The new muscle, or exoskeleton, derives its impressive shape-shifting, reactive mobility from a motor composed of graphene and glass. The motor is called a biomorph and it bends in reaction to heat, electricity or a chemical reaction.

The biomorph bends because the two materials have different physical reactions to the same thermal stimuli. When one material stretches out and expands more than the other, the tension between the two layers forces the biomorph to bend to relieve strain.


Chemical stimuli trigger ion flows into the glass, causing the glass to expand and triggering a bend.

Combinations of bendable portions and hard ridges yield tiny folds in the exoskeleton, causing the biomorph to form specific shapes, including cubes and pyramids.

Scientists built the exoskeleton using a method called atomic layer deposition.
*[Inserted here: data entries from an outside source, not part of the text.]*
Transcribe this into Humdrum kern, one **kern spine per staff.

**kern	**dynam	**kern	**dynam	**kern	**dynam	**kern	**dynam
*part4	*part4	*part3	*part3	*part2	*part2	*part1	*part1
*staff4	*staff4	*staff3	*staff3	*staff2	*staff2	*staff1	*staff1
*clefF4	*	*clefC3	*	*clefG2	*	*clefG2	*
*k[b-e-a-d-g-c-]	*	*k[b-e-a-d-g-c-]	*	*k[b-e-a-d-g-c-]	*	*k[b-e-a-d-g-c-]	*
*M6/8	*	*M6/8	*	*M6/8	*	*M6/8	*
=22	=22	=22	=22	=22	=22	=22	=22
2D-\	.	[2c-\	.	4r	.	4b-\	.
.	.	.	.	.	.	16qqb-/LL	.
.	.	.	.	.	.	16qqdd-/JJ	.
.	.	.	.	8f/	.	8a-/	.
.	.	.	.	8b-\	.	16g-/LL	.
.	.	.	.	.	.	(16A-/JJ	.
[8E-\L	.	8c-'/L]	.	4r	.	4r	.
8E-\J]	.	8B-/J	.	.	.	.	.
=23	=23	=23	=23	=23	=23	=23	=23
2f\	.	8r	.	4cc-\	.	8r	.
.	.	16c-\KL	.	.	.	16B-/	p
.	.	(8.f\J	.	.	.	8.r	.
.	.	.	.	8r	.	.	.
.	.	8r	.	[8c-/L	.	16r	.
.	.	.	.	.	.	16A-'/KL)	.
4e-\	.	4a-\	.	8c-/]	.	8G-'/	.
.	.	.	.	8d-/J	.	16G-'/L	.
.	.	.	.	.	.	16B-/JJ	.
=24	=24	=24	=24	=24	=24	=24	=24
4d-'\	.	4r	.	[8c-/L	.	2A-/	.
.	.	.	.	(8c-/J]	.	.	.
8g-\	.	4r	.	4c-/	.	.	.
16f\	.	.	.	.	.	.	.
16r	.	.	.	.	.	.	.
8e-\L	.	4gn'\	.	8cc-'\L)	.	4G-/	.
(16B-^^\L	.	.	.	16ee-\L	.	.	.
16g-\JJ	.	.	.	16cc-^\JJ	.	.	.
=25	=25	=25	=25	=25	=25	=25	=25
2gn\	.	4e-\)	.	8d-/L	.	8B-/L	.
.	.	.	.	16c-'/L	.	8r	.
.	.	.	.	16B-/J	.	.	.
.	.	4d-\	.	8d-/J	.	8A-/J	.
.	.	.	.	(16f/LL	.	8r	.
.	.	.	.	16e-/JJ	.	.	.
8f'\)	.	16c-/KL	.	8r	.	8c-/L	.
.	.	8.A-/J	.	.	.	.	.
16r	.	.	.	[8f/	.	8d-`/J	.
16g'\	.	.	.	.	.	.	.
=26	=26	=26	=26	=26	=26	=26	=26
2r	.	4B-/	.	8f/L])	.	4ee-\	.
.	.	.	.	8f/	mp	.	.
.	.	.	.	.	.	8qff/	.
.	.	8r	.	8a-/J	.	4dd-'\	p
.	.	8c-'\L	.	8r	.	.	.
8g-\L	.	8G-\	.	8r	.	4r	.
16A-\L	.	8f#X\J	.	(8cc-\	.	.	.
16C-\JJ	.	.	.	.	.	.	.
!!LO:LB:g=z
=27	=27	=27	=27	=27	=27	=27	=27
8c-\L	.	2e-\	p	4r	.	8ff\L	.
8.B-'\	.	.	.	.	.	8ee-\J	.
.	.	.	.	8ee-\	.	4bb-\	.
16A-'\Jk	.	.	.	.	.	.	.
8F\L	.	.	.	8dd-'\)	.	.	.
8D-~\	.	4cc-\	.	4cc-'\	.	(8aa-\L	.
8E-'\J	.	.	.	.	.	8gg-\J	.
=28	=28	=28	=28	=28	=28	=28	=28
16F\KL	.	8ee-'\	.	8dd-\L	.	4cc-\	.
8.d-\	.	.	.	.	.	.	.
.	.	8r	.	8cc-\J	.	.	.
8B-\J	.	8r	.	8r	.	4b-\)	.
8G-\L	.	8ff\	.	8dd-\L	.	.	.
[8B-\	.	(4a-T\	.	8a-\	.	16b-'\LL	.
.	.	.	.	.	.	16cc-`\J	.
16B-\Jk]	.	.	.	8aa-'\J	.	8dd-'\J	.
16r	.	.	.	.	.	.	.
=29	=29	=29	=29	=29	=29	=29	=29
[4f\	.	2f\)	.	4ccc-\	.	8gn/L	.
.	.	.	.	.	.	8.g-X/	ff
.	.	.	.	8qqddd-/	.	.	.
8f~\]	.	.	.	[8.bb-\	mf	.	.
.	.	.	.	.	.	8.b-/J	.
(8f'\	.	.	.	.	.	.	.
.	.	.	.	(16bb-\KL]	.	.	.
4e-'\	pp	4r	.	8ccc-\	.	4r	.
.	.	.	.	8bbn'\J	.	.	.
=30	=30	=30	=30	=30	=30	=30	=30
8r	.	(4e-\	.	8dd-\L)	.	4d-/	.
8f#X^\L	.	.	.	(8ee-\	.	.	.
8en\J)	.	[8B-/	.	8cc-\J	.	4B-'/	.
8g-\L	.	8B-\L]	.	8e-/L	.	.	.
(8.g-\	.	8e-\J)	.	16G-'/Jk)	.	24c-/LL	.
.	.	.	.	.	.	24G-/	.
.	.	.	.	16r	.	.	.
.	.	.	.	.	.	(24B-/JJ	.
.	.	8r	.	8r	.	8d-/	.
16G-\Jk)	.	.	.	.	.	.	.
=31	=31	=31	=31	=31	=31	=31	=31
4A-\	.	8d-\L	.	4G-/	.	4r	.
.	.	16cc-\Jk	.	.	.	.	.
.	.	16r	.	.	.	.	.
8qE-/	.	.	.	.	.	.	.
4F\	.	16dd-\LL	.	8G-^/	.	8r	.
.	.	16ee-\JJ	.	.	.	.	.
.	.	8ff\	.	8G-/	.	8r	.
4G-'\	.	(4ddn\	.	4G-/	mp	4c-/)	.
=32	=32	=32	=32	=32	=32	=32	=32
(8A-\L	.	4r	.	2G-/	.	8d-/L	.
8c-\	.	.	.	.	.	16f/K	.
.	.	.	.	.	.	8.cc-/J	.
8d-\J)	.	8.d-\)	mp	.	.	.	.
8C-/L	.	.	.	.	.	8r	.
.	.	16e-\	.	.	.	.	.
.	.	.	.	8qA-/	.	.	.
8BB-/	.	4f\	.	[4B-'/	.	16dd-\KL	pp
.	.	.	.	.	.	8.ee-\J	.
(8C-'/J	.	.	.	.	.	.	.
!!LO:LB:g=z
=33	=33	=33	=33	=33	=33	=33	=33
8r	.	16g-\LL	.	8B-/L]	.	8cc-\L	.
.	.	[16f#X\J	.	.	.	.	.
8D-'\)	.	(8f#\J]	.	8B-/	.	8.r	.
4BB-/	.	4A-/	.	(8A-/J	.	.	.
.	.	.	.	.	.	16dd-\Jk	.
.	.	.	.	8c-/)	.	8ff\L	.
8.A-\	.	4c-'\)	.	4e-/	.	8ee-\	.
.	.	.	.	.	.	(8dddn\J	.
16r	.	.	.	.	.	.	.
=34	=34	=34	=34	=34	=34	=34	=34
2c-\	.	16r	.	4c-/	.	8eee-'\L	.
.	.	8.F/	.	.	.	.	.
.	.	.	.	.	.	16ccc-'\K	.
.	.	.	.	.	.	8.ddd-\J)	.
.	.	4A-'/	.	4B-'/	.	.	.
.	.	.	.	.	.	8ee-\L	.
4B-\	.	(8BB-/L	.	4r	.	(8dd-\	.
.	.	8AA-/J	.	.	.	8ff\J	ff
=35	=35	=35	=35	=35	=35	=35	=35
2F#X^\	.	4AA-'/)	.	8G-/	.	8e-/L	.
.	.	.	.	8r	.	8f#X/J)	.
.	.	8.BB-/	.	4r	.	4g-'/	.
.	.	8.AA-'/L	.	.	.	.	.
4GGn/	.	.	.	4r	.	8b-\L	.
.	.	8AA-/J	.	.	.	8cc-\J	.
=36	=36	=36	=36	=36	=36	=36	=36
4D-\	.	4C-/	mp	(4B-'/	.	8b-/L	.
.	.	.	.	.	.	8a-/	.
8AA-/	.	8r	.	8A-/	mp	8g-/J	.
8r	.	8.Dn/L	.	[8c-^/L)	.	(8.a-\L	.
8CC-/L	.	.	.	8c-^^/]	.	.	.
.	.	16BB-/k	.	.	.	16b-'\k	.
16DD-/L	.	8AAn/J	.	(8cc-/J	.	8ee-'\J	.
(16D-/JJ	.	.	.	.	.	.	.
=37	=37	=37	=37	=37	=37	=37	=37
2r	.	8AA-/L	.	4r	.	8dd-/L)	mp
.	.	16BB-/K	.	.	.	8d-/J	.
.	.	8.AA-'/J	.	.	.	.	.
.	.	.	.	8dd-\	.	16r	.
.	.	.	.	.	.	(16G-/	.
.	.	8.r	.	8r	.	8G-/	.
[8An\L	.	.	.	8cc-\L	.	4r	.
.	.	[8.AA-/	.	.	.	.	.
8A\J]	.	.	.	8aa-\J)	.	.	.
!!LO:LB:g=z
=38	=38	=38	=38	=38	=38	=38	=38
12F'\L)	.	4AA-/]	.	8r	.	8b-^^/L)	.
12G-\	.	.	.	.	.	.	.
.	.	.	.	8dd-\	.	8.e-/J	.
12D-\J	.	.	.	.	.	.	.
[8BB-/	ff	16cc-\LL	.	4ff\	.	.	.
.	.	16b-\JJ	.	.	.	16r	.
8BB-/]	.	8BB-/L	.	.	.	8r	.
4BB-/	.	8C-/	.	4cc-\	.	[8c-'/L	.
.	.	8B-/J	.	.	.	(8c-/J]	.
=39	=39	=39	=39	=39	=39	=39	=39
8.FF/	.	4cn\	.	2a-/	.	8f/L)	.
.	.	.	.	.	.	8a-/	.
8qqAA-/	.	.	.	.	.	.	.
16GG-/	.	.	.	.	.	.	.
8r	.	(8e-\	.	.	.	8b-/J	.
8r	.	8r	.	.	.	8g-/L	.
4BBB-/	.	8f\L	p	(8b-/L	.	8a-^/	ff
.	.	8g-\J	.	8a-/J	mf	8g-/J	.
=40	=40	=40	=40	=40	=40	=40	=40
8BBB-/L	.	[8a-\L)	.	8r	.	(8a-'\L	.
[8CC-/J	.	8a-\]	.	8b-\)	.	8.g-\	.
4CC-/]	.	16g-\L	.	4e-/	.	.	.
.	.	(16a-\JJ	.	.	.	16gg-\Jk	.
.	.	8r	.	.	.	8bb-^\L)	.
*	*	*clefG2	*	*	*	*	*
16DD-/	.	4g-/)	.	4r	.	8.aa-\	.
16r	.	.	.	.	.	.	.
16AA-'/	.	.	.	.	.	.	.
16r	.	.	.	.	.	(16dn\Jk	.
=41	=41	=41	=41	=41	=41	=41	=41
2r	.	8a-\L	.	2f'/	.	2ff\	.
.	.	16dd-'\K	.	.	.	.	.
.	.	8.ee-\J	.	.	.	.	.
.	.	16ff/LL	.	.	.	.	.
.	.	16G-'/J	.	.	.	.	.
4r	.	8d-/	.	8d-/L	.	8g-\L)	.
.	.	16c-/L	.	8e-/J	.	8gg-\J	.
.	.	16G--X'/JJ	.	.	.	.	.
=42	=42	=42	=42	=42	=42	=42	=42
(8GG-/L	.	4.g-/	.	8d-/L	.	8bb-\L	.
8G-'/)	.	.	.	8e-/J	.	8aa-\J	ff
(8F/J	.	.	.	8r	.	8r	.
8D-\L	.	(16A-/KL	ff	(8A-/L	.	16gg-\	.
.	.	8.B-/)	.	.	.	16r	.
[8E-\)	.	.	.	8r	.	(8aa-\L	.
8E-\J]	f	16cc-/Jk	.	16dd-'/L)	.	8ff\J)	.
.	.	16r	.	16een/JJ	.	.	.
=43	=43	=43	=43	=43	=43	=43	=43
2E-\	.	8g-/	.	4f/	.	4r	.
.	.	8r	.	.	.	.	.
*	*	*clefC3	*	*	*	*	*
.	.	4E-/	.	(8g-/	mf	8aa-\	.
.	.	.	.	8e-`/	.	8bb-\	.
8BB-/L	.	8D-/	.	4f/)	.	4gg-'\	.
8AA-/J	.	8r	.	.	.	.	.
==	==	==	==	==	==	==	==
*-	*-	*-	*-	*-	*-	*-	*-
They layered silicon dioxide onto aluminum over a micro cover slip, then added a single atomic layer of graphene using a technique known as wet-transferring.

When folded, the biomorph is "three times larger than a red blood cell and three times smaller than a large neuron."

Scientists have previously built scaffolding at similarly small scales, but not with the ability to carry electronic payloads.

"If you want to build this electronics exoskeleton, you need it to be able to produce enough force to carry the electronics," said postdoctoral researcher Marc Miskin. "Ours does that."

Scientists didn't design their robot with a specific purpose and there is no immediate application. But researchers expect other scientists to find novel ways to use their new technology.

The researchers described the robotics breakthrough in the journal PNAS.